
    "We are just trying to get through the year," said one Wake County teacher who did not want to be identified publicly. "The stress level from all this uncertainty is off the charts."

    The hearing comes on the heels of several studies that found North Carolina's public school students have fallen behind dramatically during the shutdowns, and there is growing support among parents for more school options. For the 2021-2020 school year, just 24% of the sixth graders passed the end-of-grade reading exam, and results were similar in other grades and subjects.

    In a December poll from Parents for Educational Freedom in N.C., when asked if they could send their child to the best school, with no concern about cost or distance, 38% of respondents said they would choose a traditional public school; 11% would choose a charter school; 11% a nonreligious private school; 22% a religious private school, while 9% would choose a home school.

    "Yesterday's hearing was informative and troubling," Sen. Chuck Edwards, co-chair of the subcommittee said in a statement released by Senate leadership. "We heard a lot of good information about our state's continued recovery from the pandemic, but I'm concerned about how we move forward from the pandemic. There is no clear, comprehensive 'off-ramp,' and the Cooper administration refuses to acknowledge that we are no longer in a state of emergency."

    Department of Commerce Secretary Machelle Sanders and Lee Lilley, director of North Carolina Pandemic Recovery, also testified and, according to some lawmakers, did not give the committee a clear sense of the plan for navigating out of the pandemic restrictions. When pressed on why initially some businesses were forced to close while others were allowed to stay open, called "essential" and "non-essential," Lilley said that the state and the COVID response officials were following federal guidelines.

    Those "essential and non-essential" guidelines were established by the federal Department of Homeland Security with input from the CDC in 2020, but their report make clear that each state has the authority to make its own decisions.

    "We recognize that State, local, tribal, and territorial governments are ultimately in charge of implementing and executing response activities in communities under their jurisdiction, while the federal government is in a supporting role," the federal guidance read in the August 2020 advisory. "Accordingly, this list is advisory in nature. It is not, nor should it be considered to be, a federal directive or standard in and of itself."

    During her testimony, Sanders disputed the assertion offered by lawmakers that extended unemployment benefits have contributed to the current labor shortage, hitting everything from small retailers to law enforcement. Sanders said that she believes the labor shortage was instead caused by pre-pandemic low birth rates, low immigration rates, and retirements.

    "Every state, including North Carolina, has now fully reopened, and 87% of the state job loss in spring of 2020 has been recovered," she said. "However, the retirement of baby boomers and continuing pandemic-related factors may be continuing to contribute to the tight labor market."

    More than double the number of people retired during the pandemic shutdowns than retire in a typical year. The retirement rate in 2019 was about 1.5 million people, but in 2020, 3.2 million people decided to retire. In polls of recent retirees, they cited COVID, business closures, and the move to remote work as the reason.

    As Christmas approaches, Cohen also warned lawmakers of the emergence of the omicron variant, saying that there is not enough known about it yet to ease off of government restrictions.

    "I shared a holiday celebration with my extended family," she said. "I think it is safe to do those things, but it does mean risk. There is risk ahead and I think we need to be on guard for it."

    Early reports from the World Health Organization and the Centers for Disease Control on the variant indicate that it is less severe than others. Lawmakers say that the damage to the public, the economy, and students, is certain.

    "There is so much more to being healthy than just the absence of COVID - specifically the psychological, behavioral, and learning loss issues that our students are experiencing now," said Johnson.

--------------------------------

• **Brief 1**:
Please return the stretch of the hearing report from "Department of Commerce" through "its own decisions.".
• **Brief 2**:
In the December poll described in the hearing report, what percentage of respondents said they would choose a traditional public school?
• **Brief 3**:
Summarize the hearing report in two sentences.

--------------------------------

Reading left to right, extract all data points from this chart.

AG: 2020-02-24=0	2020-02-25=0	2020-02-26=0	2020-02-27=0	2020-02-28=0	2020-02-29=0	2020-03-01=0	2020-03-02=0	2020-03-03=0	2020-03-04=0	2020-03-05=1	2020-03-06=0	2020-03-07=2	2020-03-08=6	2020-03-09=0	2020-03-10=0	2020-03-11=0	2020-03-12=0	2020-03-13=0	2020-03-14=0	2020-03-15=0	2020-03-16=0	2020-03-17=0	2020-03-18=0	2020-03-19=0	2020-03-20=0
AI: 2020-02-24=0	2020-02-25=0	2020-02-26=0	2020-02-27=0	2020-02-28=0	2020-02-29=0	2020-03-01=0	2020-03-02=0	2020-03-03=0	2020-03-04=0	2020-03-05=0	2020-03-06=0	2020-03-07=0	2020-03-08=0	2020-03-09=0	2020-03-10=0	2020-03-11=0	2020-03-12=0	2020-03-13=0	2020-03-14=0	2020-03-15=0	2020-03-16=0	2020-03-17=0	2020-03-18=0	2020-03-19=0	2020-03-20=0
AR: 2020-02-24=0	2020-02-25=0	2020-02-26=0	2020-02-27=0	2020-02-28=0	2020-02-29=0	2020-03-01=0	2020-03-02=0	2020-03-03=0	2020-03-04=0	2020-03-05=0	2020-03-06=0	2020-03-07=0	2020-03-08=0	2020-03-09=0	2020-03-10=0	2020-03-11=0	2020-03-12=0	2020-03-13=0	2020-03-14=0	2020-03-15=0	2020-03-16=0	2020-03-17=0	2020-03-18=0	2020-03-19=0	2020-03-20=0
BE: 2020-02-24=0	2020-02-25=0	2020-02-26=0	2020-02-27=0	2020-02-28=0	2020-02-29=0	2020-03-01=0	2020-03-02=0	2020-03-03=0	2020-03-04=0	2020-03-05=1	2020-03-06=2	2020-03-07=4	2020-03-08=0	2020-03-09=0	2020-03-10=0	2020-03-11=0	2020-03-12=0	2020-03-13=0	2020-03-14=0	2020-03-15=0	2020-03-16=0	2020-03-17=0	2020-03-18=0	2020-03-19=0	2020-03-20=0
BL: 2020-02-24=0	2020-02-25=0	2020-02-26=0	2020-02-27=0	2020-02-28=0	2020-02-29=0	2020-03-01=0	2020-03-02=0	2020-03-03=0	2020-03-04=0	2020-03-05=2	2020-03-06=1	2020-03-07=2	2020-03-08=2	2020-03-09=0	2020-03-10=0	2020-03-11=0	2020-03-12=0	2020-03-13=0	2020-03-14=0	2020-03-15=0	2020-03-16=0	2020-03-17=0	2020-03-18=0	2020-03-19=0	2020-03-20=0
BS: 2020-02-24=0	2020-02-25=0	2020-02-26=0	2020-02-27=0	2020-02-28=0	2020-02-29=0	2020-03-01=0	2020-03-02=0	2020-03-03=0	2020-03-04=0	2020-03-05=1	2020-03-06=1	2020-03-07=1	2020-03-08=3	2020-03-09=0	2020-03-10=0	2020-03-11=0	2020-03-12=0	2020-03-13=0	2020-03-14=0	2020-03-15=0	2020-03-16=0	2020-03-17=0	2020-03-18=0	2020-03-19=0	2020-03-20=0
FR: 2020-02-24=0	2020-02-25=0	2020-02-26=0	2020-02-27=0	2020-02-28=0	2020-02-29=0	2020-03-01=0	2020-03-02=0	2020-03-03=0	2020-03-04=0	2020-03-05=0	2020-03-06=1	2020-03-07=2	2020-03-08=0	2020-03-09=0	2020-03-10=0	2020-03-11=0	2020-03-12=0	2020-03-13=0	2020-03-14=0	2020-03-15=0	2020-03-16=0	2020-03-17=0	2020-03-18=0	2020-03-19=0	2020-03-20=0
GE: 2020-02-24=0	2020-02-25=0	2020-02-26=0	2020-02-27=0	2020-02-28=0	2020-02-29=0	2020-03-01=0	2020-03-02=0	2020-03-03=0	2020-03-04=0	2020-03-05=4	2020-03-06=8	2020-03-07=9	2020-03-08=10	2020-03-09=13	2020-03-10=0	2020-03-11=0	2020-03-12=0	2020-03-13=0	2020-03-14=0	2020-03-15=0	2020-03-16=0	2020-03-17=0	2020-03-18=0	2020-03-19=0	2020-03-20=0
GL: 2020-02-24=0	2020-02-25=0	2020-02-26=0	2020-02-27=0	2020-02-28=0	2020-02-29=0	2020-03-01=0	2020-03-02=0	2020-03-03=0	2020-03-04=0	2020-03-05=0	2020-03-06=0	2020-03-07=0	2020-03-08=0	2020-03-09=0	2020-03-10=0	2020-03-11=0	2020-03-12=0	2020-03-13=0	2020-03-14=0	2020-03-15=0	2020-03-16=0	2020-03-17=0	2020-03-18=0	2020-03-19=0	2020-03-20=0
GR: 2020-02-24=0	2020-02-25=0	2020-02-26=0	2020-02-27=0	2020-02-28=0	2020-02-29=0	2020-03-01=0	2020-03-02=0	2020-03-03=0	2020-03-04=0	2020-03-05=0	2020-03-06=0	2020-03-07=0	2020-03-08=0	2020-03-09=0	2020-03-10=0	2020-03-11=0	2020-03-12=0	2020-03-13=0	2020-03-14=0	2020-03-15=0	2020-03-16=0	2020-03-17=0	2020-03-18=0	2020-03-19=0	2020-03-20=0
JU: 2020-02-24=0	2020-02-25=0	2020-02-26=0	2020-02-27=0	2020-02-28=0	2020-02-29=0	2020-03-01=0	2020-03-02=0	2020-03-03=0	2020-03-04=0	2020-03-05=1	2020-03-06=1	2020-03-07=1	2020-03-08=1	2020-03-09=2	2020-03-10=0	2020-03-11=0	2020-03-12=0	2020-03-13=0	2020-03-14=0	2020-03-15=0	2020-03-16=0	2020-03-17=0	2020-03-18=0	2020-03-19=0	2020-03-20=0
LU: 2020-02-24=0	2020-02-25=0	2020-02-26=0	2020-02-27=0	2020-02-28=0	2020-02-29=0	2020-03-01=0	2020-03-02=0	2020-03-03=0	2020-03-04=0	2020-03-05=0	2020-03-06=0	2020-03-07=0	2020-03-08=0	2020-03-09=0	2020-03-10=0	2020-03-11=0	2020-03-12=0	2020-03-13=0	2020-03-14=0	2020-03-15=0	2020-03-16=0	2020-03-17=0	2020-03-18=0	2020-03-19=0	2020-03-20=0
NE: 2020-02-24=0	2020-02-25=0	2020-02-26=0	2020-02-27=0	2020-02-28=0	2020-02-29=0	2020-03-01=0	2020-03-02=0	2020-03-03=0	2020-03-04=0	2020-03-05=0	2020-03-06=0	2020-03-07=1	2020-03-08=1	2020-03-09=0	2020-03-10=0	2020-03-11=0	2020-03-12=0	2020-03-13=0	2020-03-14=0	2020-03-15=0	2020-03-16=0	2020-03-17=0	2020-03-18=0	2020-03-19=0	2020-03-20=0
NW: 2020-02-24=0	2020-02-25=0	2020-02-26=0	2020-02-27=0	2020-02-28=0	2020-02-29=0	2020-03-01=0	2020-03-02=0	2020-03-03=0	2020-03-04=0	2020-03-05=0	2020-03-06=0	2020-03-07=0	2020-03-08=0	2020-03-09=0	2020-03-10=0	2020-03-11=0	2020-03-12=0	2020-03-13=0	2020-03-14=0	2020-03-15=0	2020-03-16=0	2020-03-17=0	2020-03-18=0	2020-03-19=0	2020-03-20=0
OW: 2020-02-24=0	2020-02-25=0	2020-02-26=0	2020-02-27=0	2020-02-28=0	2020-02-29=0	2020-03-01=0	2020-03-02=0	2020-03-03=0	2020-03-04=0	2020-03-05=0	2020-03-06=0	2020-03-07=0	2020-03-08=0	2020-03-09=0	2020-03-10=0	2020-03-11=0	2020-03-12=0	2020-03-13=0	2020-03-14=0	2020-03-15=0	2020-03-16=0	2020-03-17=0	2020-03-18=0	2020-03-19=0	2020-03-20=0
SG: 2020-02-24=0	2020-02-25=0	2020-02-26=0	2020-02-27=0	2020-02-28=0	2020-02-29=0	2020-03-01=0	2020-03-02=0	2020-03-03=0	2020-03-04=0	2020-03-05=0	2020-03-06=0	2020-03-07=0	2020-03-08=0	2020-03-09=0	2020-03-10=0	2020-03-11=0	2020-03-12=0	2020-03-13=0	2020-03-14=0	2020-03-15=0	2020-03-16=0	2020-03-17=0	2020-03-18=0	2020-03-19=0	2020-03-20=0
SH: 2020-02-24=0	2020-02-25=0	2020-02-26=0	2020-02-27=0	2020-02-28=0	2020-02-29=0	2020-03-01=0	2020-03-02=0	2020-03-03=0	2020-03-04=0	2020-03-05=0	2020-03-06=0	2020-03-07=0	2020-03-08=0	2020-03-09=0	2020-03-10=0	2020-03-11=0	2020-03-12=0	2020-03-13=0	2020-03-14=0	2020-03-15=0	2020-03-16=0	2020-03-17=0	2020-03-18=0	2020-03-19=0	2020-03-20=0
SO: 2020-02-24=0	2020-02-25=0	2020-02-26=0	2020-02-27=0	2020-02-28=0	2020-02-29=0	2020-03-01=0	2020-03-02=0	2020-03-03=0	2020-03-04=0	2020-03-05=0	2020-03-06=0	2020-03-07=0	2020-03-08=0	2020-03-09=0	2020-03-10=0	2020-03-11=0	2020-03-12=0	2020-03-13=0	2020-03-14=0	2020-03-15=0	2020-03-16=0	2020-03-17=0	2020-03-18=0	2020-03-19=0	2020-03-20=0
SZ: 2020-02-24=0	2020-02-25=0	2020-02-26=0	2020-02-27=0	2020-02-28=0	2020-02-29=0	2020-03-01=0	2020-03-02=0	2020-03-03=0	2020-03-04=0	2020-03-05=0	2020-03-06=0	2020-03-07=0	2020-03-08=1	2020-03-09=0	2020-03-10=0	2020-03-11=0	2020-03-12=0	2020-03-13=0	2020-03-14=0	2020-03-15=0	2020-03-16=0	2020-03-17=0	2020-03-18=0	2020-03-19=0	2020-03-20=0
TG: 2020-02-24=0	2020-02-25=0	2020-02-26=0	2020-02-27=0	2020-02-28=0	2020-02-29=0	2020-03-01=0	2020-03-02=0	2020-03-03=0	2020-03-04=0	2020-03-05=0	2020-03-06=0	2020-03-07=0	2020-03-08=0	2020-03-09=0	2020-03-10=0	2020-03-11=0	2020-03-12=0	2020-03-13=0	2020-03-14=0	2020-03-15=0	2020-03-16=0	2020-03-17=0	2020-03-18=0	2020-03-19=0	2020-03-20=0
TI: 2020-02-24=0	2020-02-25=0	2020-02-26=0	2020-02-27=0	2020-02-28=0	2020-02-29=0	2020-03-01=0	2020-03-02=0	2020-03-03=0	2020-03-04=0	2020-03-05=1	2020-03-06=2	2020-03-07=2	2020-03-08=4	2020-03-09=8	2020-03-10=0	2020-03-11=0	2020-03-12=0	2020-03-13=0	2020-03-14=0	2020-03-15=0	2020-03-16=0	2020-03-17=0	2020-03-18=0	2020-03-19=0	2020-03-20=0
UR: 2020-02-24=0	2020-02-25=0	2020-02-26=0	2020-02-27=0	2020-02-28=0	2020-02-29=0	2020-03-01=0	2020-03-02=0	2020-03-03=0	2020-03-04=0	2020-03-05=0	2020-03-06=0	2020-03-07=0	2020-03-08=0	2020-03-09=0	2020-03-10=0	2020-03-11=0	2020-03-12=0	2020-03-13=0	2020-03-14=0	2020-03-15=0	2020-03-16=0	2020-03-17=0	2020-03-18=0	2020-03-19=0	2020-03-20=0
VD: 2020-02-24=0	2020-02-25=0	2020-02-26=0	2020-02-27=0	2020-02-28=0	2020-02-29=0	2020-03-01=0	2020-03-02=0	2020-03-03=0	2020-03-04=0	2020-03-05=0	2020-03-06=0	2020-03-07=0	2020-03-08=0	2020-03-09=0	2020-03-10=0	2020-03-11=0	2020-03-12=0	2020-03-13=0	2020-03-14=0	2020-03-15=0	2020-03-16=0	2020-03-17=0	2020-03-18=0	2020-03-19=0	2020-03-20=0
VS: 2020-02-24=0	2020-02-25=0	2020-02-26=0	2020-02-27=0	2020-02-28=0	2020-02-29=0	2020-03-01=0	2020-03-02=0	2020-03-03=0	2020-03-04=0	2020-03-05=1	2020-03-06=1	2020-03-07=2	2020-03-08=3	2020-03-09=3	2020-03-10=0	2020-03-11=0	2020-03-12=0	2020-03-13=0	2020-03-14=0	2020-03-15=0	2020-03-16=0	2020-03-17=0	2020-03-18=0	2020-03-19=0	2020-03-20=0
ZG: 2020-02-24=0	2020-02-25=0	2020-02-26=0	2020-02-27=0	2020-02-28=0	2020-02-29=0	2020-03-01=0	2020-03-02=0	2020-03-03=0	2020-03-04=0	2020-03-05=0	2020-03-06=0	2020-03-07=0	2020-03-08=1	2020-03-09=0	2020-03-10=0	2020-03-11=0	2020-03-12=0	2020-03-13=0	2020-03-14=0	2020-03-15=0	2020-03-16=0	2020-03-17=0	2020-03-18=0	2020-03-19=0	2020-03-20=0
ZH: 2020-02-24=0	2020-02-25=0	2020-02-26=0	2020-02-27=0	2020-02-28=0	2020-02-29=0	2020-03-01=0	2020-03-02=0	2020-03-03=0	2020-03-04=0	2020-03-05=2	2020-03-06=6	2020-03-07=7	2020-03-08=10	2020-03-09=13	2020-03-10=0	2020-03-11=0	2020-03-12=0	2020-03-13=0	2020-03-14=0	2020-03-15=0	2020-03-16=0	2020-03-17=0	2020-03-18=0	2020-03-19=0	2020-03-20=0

--------------------------------

• **Response 1**:
Department of Commerce Secretary Machelle Sanders and Lee Lilley, director of North Carolina Pandemic Recovery, also testified and, according to some lawmakers, did not give the committee a clear sense of the plan for navigating out of the pandemic restrictions. When pressed on why initially some businesses were forced to close while others were allowed to stay open, called "essential" and "non-essential," Lilley said that the state and the COVID response officials were following federal guidelines.

    Those "essential and non-essential" guidelines were established by the federal Department of Homeland Security with input from the CDC in 2020, but their report make clear that each state has the authority to make its own decisions.

• **Response 2**:
38%

• **Response 3**:
At the hearing, some lawmakers said state officials did not give a clear plan for leaving pandemic restrictions, and Commerce Secretary Machelle Sanders attributed the labor shortage to low birth rates, low immigration rates, and retirements rather than to extended unemployment benefits. The hearing followed studies finding that North Carolina's public school students have fallen far behind during the shutdowns, amid growing parental support for more school options.